WORK INSTRUCTIONS> Each line containing the word "January" must be copied from the material below.

● ● ●

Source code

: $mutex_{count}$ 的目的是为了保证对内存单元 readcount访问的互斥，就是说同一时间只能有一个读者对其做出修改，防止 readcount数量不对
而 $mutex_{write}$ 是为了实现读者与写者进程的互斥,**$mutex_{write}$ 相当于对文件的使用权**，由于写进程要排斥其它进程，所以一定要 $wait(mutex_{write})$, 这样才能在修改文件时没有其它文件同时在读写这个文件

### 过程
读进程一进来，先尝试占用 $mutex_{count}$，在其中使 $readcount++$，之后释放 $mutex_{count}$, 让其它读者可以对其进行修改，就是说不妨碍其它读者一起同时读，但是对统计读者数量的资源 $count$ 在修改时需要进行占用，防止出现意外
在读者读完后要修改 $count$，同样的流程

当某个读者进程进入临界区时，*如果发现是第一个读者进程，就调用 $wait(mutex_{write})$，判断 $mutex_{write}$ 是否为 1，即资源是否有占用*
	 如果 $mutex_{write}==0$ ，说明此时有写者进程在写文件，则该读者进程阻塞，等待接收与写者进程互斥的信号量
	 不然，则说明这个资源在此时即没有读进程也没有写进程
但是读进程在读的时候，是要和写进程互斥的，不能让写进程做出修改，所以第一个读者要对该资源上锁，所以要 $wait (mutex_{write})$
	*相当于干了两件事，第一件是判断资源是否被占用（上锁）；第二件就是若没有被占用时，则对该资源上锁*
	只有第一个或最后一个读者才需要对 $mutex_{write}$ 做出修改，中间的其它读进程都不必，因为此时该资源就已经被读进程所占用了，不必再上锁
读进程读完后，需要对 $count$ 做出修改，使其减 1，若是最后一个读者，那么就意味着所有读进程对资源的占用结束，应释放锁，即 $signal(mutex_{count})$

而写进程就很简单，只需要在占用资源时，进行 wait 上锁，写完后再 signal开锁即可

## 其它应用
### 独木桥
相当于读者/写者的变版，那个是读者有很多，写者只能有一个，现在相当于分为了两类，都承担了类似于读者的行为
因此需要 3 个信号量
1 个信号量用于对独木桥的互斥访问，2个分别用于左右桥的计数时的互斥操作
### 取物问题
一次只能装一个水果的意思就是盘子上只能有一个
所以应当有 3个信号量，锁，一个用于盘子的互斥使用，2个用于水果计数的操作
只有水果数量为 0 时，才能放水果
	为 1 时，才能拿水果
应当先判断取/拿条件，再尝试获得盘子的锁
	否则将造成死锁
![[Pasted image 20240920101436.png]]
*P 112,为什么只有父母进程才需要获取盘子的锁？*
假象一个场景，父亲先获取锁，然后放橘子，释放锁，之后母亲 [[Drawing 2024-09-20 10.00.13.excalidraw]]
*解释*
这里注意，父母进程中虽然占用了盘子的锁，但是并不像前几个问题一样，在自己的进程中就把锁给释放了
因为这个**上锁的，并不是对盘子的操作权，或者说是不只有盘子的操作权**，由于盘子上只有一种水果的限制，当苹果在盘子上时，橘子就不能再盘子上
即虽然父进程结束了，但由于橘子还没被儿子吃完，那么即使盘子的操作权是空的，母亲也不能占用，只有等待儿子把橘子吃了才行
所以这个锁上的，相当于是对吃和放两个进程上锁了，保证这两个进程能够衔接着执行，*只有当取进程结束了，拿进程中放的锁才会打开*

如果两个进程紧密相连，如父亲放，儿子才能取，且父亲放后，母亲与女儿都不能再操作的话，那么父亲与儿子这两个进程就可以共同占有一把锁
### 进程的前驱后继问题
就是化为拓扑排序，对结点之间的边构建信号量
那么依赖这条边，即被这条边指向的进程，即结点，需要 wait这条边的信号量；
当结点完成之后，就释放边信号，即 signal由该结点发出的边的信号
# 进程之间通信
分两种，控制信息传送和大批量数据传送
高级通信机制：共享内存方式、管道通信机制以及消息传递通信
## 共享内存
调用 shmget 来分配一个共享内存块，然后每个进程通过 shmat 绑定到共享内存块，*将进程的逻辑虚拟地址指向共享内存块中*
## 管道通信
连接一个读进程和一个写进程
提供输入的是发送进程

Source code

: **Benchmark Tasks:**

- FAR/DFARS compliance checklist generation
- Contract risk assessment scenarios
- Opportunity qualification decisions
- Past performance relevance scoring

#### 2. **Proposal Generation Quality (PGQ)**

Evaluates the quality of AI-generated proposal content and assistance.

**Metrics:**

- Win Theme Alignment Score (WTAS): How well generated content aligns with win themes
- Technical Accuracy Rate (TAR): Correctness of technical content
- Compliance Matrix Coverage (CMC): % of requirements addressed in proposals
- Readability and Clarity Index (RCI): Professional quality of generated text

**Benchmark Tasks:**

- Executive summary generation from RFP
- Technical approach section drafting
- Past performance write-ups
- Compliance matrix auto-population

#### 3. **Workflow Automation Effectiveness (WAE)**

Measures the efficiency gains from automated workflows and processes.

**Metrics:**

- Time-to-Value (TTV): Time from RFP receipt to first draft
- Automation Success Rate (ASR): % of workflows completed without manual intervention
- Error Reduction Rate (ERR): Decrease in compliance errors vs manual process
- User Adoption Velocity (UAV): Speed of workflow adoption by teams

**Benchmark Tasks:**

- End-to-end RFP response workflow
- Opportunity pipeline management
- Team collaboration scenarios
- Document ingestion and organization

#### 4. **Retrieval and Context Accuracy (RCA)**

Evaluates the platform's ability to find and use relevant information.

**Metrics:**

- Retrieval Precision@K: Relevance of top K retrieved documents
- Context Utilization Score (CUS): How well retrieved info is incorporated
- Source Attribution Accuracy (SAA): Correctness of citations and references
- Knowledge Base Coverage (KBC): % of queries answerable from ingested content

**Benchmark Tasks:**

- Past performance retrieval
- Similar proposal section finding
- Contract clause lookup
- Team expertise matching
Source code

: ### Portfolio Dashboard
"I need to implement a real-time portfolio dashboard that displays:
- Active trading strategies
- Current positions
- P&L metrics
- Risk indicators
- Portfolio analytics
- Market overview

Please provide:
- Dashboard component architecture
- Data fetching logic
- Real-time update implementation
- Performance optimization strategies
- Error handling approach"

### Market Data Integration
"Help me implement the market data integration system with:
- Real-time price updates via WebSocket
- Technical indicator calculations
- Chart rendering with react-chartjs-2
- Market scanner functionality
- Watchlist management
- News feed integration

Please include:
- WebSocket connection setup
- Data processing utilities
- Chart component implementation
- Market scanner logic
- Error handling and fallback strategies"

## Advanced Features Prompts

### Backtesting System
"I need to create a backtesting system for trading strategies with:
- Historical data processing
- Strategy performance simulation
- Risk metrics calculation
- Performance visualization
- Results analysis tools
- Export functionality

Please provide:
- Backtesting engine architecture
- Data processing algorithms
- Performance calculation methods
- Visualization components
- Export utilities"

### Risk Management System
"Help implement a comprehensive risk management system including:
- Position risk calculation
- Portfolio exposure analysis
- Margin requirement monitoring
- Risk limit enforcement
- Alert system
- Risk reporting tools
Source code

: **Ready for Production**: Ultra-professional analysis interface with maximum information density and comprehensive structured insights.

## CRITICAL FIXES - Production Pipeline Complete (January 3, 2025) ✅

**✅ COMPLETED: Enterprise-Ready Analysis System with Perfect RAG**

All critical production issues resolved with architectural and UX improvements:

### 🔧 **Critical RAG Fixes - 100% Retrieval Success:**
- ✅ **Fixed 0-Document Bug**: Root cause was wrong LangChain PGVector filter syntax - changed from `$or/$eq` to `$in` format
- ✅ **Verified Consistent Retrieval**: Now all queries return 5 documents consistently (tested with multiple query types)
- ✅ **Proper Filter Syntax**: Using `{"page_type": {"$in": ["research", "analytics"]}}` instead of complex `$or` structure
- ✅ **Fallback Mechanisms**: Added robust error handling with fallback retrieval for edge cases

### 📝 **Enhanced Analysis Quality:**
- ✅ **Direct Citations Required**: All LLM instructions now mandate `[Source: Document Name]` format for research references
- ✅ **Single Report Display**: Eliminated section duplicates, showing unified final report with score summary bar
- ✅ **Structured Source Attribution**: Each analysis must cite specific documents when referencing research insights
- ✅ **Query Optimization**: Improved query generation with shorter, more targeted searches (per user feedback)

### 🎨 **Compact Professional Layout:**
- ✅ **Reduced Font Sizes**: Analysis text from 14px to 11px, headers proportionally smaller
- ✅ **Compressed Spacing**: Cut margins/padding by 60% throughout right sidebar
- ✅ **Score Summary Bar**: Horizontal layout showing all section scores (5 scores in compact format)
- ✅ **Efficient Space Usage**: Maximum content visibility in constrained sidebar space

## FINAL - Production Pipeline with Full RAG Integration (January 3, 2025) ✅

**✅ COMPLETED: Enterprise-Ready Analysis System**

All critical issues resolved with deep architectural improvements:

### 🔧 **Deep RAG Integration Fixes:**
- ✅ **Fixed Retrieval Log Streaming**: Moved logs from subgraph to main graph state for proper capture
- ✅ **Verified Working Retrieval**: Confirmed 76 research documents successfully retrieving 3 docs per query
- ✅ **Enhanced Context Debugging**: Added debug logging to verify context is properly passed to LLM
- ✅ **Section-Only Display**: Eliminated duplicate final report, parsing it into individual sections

● ● ●

EXERCISE RESULT>
## CRITICAL FIXES - Production Pipeline Complete (January 3, 2025) ✅
## FINAL - Production Pipeline with Full RAG Integration (January 3, 2025) ✅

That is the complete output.